BethL · April 8, 2024, 2:59pm

This makes sense, for reasons you stated further in the thread. Personally, this one resonates the most:

Also, it also seems plausible from a technology perspective.

I think it’s worthwhile for anyone who might unwittingly go into “blah blah blah” mode when you reference the “CC0 license” to review what it means:

CC0 enables scientists, educators, artists and other creators and owners of copyright- or database-protected content to waive those interests in their works and thereby place them as completely as possible in the public domain, so that others may freely build upon, enhance and reuse the works for any purposes without restriction under copyright or database law.

The Creative Commons (CC) licensing model supports the altruistic act to publish “stuff” so that everyone can benefit from it to the extent possible. The “owner” of the published stuff isn’t generating any wealth for themselves.

A shout-out to all us typists who learned to type with 10 fingers! To this day I tell my husband how much time I’ve gained over decades, compared to pecking with two fingers. Of course, Pauline may have pecked away…nah, I doubt it.

Which puts the onus on the servers to be fully transparent about how AI content is being served…and, as you infer, this is unlikely due to people’s underlying tendencies.

When I was playing pickleball in January (before I broke my wrist playing pickleball), I delighted in serving the ball in the most devilish ways. All to win a point. The serving process does not bring out the best in us unless we’re serving with supreme mindfulness and compassion…

… whereas (when I was playing pickleball) I was confident I could position myself to defend any devilish serve coming across the net. But that was from years of playing tennis. Many people start playing pickleball without this experience, and they are taken advantage of. It takes much practice and energy to learn to relate intelligently to what’s being served. Some people will never have the intelligence or energy, for different reasons.

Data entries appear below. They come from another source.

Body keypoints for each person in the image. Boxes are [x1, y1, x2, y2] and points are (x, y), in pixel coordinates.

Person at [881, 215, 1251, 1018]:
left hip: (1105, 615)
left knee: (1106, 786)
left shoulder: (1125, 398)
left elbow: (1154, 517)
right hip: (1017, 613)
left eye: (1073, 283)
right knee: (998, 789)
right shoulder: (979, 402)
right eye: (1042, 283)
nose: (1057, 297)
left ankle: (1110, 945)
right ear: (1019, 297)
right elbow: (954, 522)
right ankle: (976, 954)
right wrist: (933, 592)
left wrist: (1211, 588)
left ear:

So making it incumbent on the client for the whole Strong AI thing to work ethically seems dubious to me (as a thought experiment). To be clear, I think there are ethically positive reasons on the horizon for Strong AI. But, per the article you shared in this thread, traditional risk-benefit analysis quickly breaks down with Strong AI.

Agreed. In a way, for me, it’s like the Internet. During the early 1990s, we knew where it “was.” Now, no regular person (non-geek) knows or even cares where it “is.” It’s just there, magically.

Of course, the Strong AI “magic” depends on ever-increasing compute capacity housed in huge data centers that are grabbing all spare power capacity from the grids. Thank goodness we’re getting a break from the crypto-currency power-grid grab, but that will come back in full force.

All of which is to say this requires carbon-based resources which exact horrible tolls on our climate (not to mention on human bodies who are having to mine all the rare earth elements). I’m not certain we’ll solve the global warming crisis soon enough to make all this additional compute capacity available. So I support near-term measures now (such as your proposal for SuttaCentral) while doing the best we possibly can with the long-term issues and questions.

DonatorProponent · April 8, 2024, 7:04pm

Just to make sure - in this sentence you mean

Right?

Are “traditional” (pre GPT 3) text analysis methods OK?

Viveka · April 8, 2024, 8:15pm

Absolutely support this. Keep AI out of the Dhamma. I cannot think of anything more incongrous to the Path of Practice.

The Dhamma is already in a precarious state with so much false Dhamma out there… to me this AI infiltration is like the lid on the coffin.

@karl_lew i agree with a lot of what you say, and it is particularly this statistical drift of meaning that is so dangerous. However, i can not realistically see teams of dedidicated reviewers processing all AI output to couteract for it. Possible in theory only, not in reality. I feel this drift is guaranteed.

Just to be clear - this drift must by default be in line with Ignorance and Delusion, going with the stream, the way that the wordlings perceive.